Using George as an example, he transfers his nonvoting stock, valued at $3 million, into his GRAT. The amount of the gift is determined when the GRAT is funded. For Delveccio, we designed a GRAT, funded it with $3 million of stock and required a $1 million annual payment for four years. Recall that the $1 million distribution amount is the amount of dividend distribution the company normally made with respect to one-half of the stock. Consequently, all of the stock originally transferred to the GRAT will still be there after four years.
The IRS, however, must assume that a $3 million asset will produce only $150,000 of distributions/growth a year. (It bases that assumption on its current five percent Federal mid-term interest rate.) Consequently, to design the GRAT to generate an annuity payment of $1 million per year means that the GRAT theoretically distributes—using the IRS's interest assumptions—roughly $850,000 of the GRAT’s principal (the nonvoting stock) in the first year of the GRAT. In each of the ensuing three years, even more principal will be distributed to satisfy the annual annuity payment until (theoretically) the principal of the GRAT is exhausted. As you can see, if the IRS’s five percent assumption is correct, all of the GRAT assets must be distributed to satisfy the annual $1 million annuity payment.

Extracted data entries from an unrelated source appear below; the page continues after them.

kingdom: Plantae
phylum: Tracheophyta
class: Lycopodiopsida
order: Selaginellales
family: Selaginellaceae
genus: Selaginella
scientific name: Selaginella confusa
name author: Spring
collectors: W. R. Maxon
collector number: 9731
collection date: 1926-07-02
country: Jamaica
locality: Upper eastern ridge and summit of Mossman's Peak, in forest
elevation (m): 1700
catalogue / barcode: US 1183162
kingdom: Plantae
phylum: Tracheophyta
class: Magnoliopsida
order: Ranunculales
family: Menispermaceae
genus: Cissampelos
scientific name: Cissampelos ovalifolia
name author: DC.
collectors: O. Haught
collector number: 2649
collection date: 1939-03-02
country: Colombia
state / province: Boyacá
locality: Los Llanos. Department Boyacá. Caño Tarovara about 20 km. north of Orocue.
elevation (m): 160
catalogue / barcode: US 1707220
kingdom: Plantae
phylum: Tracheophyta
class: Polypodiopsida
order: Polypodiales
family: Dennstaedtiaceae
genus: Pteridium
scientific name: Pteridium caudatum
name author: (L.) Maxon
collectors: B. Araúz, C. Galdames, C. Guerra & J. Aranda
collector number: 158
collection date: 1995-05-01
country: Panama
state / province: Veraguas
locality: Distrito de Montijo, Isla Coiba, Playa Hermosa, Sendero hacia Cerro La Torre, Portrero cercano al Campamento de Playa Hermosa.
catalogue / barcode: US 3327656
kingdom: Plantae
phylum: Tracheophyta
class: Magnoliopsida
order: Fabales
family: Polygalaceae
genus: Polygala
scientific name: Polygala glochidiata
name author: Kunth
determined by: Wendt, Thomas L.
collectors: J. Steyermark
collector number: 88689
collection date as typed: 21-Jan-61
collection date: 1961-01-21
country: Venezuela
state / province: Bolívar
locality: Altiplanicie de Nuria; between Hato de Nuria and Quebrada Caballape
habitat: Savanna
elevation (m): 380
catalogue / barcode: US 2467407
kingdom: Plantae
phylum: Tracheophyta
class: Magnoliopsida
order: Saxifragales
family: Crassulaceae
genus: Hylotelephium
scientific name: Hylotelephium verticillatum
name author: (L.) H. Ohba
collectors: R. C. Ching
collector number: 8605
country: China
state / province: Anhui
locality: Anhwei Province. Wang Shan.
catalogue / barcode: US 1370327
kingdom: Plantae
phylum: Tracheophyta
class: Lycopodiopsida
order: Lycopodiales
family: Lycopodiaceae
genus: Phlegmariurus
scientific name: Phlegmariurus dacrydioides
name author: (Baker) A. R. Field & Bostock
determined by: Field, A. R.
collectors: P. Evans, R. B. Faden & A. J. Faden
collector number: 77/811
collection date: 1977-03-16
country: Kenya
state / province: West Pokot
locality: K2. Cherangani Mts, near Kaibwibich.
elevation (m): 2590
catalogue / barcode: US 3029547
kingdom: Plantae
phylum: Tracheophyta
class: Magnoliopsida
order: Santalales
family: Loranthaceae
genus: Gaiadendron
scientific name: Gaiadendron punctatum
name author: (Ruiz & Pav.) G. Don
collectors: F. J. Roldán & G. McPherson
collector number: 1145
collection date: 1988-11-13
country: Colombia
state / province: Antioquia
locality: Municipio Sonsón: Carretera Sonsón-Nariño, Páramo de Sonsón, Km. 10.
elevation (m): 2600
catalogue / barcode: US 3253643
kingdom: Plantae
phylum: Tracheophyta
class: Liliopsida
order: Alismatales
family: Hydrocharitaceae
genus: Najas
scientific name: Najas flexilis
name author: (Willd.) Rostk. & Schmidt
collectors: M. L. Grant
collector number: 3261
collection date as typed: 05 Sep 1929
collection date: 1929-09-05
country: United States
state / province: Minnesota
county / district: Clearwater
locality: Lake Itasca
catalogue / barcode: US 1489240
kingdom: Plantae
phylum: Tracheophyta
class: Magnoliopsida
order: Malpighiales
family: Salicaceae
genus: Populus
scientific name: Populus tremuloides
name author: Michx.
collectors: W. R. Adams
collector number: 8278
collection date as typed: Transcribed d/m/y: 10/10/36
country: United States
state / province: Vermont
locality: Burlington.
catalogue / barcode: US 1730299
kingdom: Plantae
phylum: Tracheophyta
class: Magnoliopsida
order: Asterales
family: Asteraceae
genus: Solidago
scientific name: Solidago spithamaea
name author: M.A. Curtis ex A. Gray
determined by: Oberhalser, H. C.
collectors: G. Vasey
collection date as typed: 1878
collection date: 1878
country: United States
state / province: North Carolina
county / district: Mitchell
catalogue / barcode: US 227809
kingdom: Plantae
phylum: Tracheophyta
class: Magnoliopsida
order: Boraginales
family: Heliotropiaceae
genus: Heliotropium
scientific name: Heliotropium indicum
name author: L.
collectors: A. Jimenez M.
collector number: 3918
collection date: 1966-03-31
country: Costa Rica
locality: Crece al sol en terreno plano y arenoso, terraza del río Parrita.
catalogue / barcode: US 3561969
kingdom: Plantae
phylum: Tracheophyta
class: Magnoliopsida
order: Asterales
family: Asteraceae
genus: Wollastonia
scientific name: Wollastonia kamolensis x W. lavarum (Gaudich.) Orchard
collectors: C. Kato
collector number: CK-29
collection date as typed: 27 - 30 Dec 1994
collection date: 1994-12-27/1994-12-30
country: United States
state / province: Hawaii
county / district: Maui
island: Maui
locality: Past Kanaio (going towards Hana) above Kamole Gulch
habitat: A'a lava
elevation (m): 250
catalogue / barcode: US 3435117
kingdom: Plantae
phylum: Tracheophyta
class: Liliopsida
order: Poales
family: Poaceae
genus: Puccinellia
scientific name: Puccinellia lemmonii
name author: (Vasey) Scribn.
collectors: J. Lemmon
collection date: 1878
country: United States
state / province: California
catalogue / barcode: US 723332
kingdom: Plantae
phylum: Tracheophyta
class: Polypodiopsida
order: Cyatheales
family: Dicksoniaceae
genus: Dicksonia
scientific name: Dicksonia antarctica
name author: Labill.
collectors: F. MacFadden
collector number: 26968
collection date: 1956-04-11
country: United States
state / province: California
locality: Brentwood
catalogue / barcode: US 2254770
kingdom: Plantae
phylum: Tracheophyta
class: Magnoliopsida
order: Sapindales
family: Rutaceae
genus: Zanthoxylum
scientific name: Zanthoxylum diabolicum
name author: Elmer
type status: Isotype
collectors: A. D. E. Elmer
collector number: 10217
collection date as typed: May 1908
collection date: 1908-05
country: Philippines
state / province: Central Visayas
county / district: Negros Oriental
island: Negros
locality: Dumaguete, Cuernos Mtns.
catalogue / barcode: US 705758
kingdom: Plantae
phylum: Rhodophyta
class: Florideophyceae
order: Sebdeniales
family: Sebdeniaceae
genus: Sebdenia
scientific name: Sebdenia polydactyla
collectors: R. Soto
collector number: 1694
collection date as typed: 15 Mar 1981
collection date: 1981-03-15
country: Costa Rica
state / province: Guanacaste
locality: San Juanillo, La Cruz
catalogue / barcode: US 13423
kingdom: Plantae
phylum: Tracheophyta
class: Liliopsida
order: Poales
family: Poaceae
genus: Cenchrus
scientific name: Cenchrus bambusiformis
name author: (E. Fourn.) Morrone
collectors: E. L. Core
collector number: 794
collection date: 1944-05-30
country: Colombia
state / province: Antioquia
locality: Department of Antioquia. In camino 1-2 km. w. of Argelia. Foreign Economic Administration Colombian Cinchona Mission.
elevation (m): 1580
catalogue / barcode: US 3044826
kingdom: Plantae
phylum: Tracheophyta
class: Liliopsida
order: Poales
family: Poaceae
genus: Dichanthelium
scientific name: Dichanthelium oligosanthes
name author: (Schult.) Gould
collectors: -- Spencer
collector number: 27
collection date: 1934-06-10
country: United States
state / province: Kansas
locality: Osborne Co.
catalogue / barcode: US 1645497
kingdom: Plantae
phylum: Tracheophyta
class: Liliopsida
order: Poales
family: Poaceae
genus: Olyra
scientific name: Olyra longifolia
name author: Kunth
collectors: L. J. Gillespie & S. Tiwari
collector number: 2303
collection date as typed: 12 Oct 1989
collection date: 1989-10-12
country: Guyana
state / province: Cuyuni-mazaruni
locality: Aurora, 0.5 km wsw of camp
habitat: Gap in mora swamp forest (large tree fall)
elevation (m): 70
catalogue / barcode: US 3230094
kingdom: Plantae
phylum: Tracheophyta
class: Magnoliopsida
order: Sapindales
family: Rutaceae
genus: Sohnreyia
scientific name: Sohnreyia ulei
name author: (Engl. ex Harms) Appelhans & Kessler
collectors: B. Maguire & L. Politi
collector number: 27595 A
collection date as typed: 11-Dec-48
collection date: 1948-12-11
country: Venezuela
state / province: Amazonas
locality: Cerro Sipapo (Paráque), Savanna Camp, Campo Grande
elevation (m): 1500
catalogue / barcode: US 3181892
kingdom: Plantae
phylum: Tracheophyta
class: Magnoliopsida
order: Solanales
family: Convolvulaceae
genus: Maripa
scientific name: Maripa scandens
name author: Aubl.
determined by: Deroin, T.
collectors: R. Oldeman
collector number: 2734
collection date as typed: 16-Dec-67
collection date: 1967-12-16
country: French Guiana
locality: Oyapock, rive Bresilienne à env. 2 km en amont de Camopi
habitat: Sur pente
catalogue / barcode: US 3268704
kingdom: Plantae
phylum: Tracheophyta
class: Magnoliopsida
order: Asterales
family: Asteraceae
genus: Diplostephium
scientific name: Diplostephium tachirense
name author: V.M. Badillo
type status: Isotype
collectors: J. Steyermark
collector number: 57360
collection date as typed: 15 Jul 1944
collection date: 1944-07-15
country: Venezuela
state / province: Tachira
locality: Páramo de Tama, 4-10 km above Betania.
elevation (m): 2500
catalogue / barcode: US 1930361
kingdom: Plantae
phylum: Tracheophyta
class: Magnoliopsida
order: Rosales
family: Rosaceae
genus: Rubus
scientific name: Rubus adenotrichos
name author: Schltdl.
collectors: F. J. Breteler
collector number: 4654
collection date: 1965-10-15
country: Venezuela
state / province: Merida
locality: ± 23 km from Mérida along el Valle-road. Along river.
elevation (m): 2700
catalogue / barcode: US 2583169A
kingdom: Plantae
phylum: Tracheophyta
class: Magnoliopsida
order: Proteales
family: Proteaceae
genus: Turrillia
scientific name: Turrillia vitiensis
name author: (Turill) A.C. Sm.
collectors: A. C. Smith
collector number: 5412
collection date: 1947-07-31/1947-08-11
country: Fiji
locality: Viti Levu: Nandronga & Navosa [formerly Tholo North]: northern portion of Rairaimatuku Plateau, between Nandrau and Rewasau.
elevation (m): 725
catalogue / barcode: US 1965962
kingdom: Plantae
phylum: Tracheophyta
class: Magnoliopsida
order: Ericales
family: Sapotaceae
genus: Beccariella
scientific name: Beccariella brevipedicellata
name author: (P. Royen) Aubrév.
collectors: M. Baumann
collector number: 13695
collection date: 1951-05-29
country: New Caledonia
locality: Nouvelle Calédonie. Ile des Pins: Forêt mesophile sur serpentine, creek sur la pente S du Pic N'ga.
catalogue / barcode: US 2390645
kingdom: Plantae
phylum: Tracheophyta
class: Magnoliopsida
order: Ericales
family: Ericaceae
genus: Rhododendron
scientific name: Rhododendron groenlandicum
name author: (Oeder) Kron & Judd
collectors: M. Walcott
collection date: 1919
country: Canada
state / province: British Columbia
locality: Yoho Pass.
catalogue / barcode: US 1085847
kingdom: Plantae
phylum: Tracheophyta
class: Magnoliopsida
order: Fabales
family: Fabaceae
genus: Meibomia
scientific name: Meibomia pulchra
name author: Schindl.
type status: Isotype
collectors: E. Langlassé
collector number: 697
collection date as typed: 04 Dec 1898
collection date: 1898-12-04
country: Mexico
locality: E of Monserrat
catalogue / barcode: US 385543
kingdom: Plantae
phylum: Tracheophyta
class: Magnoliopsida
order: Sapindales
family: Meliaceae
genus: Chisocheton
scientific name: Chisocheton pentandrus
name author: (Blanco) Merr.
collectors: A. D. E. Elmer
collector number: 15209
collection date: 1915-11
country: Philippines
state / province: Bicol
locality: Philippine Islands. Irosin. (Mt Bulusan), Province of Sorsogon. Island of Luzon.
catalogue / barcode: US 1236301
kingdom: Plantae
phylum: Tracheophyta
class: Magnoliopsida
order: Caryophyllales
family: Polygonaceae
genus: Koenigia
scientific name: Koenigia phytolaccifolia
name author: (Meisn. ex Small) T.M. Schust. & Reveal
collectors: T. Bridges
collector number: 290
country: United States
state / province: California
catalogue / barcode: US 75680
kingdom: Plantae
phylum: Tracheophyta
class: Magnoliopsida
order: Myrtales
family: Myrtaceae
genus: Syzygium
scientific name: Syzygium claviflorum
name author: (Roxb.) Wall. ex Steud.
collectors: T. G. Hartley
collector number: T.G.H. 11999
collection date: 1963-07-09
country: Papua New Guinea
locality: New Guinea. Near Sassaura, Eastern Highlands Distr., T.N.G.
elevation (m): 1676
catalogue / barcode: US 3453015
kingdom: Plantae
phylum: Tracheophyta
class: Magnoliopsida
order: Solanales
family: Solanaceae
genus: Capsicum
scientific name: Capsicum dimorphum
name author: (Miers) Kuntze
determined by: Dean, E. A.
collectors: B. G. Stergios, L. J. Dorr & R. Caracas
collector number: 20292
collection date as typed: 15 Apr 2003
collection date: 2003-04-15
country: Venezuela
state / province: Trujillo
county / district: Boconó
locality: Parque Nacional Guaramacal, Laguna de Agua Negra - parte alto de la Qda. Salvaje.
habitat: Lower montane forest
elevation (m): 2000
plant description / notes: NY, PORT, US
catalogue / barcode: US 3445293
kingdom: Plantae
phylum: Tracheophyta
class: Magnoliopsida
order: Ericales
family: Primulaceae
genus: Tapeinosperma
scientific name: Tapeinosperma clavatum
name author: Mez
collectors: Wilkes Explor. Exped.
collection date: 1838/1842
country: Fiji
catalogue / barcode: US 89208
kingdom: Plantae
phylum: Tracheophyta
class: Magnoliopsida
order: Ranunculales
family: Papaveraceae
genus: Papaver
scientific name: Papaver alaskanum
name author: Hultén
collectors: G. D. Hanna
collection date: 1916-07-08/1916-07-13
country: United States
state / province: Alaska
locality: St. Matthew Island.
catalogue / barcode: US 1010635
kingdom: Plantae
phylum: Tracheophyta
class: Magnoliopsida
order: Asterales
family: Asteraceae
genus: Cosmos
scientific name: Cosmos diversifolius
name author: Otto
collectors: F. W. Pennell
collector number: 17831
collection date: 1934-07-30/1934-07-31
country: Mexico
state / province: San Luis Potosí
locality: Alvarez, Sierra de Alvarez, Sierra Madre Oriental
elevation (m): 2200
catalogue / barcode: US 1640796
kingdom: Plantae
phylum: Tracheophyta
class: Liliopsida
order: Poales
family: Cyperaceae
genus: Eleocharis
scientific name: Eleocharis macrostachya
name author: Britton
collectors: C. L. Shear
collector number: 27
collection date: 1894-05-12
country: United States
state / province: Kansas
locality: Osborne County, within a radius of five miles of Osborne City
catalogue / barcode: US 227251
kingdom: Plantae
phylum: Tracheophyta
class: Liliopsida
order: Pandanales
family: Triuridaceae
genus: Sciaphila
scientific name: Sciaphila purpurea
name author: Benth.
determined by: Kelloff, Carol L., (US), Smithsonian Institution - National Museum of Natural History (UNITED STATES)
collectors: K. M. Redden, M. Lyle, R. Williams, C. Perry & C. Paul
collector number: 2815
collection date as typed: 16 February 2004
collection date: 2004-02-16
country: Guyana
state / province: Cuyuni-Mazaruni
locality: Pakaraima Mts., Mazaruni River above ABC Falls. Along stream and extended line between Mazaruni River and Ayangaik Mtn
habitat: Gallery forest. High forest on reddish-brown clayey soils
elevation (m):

Of course, if George’s company maintains its capacity to pay its regular distribution of $1 million with respect to 50 percent of the stock, all of the stock will remain in the GRAT after the four-year GRAT term. For gifting purposes, however, George is entitled to use the IRS’s interest assumption. This results in nothing being left in the GRAT, and therefore no gift was made at the time the GRAT was created. In George’s situation, when the GRAT terminates four years hence, the remaining stock (in this case ALL) is transferred to the children without further gift consequences. The children receive one-half of the company at no gift tax cost. The key to making a GRAT work well is to have an asset which appreciates in value and/or produces income (or grows in value) in excess of the Federal mid-term interest rate. Most successful businesses easily exceed this IRS- mandated threshold. This is especially true when we design the gifting to take advantage of the additional leverage in the form of using a minority discount on the original transfer of the business interest to the GRAT. Let’s summarize what George did:
Epilogue
The assets in George Delveccio’s estate did indeed continue to grow. He was able to transfer wealth equal to $3 million to each child in trust. After the business was sold, he and his wife, Eunice, were able to invest $5 million, far more than required to maintain their relatively simple lifestyle. In fact, George and Eunice have made tentative plans to establish a foundation and give additional wealth during their lifetimes to the charities of their choice.